• **Collected data entries**
==========

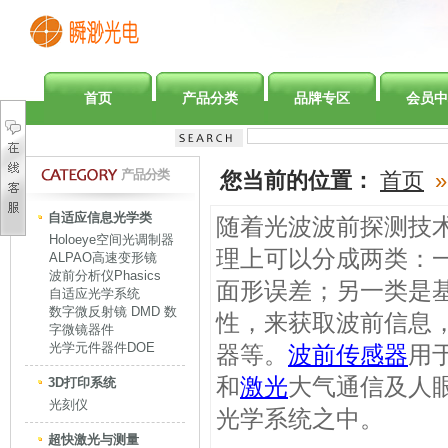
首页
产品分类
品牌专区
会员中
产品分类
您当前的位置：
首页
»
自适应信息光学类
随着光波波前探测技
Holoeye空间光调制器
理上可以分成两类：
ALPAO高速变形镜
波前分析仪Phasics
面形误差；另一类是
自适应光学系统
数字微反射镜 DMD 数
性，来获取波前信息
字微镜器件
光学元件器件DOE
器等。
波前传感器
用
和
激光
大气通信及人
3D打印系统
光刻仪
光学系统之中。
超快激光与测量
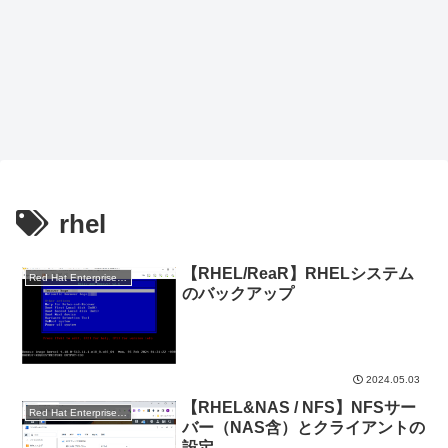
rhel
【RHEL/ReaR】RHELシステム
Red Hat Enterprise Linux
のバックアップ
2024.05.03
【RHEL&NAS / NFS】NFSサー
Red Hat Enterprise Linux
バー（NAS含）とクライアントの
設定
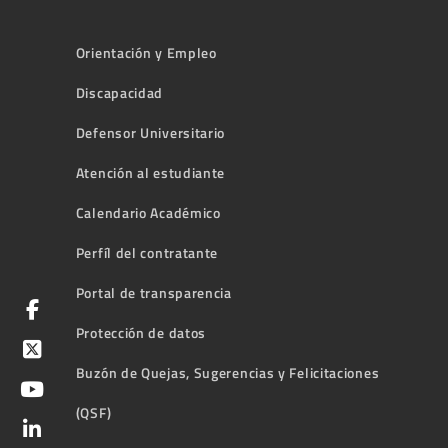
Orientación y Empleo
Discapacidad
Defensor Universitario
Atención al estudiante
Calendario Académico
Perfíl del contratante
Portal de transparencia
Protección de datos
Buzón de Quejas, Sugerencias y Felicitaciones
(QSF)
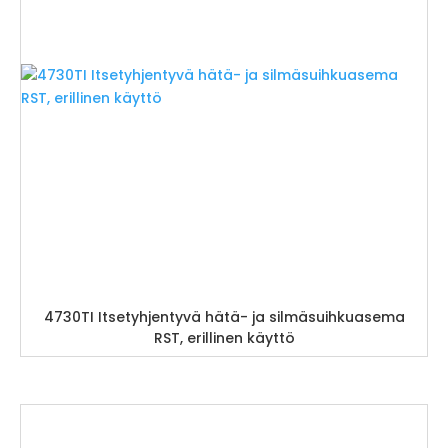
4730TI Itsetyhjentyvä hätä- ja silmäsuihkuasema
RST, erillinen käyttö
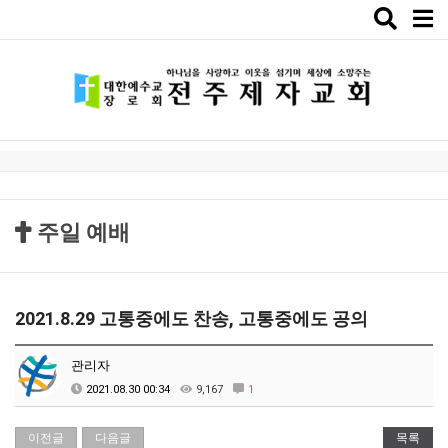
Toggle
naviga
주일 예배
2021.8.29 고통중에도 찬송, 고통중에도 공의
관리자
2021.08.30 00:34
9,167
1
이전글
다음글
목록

==========

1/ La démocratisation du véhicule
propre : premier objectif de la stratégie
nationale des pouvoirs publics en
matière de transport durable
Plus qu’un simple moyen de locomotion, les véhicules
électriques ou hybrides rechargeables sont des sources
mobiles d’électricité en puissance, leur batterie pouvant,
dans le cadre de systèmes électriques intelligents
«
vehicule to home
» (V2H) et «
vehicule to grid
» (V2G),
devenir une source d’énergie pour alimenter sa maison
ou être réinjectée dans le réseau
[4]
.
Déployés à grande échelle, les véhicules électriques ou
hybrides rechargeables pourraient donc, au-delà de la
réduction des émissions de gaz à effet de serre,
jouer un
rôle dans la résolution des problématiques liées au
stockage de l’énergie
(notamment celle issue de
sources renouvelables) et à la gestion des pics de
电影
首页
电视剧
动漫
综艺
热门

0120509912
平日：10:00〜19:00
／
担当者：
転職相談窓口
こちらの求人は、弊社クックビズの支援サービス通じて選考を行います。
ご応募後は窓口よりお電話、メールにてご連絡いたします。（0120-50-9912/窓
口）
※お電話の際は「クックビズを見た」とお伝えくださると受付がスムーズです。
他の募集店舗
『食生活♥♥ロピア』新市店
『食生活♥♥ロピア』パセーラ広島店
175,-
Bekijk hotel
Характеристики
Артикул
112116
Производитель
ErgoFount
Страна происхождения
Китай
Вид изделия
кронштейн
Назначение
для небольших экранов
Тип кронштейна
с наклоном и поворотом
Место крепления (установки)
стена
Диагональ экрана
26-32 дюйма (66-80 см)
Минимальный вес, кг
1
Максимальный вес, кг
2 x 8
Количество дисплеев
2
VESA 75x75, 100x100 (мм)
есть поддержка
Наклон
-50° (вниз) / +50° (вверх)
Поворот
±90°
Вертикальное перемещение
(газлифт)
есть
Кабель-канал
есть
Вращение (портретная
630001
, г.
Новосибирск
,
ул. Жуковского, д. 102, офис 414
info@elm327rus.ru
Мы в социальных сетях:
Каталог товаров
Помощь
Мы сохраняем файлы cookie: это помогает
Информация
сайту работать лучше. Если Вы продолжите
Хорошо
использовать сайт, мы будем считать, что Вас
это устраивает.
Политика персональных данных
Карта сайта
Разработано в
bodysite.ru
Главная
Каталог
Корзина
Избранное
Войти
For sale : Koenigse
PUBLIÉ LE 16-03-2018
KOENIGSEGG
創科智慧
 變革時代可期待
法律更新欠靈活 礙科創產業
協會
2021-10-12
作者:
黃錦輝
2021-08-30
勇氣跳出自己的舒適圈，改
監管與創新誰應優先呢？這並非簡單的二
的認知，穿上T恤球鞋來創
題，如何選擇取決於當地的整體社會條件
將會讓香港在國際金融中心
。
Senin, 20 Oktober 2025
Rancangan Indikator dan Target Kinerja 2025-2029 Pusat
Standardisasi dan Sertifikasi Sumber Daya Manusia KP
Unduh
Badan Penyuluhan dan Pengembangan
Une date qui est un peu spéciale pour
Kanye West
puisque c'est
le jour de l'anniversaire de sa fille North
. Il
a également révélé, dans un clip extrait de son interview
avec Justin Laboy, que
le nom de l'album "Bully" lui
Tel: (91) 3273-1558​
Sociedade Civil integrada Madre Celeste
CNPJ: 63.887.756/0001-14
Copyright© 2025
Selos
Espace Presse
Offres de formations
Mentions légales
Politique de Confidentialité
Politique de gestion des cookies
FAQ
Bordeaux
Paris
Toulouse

==========

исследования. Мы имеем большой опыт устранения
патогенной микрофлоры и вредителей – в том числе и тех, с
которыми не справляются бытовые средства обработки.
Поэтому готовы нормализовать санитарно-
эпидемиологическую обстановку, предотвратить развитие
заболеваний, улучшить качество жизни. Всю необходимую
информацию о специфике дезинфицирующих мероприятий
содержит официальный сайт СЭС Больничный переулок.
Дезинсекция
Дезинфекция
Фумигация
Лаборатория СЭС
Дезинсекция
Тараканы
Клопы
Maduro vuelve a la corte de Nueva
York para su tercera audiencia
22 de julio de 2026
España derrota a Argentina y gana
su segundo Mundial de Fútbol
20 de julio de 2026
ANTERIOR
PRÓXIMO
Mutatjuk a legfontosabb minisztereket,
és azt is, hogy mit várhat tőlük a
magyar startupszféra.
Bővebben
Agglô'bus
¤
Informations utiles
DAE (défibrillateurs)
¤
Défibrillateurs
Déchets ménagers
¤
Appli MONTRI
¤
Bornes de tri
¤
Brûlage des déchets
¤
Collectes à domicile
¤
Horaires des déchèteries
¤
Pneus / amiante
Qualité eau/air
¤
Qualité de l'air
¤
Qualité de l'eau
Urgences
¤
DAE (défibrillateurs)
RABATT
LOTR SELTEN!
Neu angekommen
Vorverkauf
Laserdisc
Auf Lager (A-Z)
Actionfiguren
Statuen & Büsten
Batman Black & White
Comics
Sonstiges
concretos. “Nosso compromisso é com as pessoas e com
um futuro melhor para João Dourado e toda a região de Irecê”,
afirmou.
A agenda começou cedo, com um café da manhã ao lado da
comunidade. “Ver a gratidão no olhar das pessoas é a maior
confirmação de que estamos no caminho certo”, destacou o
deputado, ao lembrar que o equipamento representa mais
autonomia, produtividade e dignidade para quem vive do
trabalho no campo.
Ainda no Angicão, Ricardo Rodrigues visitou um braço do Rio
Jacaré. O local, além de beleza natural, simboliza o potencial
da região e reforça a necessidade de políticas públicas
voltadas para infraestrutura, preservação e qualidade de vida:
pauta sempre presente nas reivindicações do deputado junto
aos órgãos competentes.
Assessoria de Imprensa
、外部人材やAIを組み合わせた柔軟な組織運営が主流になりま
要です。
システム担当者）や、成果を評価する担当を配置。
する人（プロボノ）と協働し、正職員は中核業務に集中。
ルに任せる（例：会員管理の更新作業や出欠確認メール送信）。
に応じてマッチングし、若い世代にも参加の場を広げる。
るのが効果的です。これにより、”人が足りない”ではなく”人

==========

• **Instructions for the task**
Output the lines above between the one holding "Actionfiguren" and the one holding "aos órgãos competentes.", inclusive, with nothing before or after them.

• **Written response**
Actionfiguren
Statuen & Büsten
Batman Black & White
Comics
Sonstiges
concretos. “Nosso compromisso é com as pessoas e com
um futuro melhor para João Dourado e toda a região de Irecê”,
afirmou.
A agenda começou cedo, com um café da manhã ao lado da
comunidade. “Ver a gratidão no olhar das pessoas é a maior
confirmação de que estamos no caminho certo”, destacou o
deputado, ao lembrar que o equipamento representa mais
autonomia, produtividade e dignidade para quem vive do
trabalho no campo.
Ainda no Angicão, Ricardo Rodrigues visitou um braço do Rio
Jacaré. O local, além de beleza natural, simboliza o potencial
da região e reforça a necessidade de políticas públicas
voltadas para infraestrutura, preservação e qualidade de vida:
pauta sempre presente nas reivindicações do deputado junto
aos órgãos competentes.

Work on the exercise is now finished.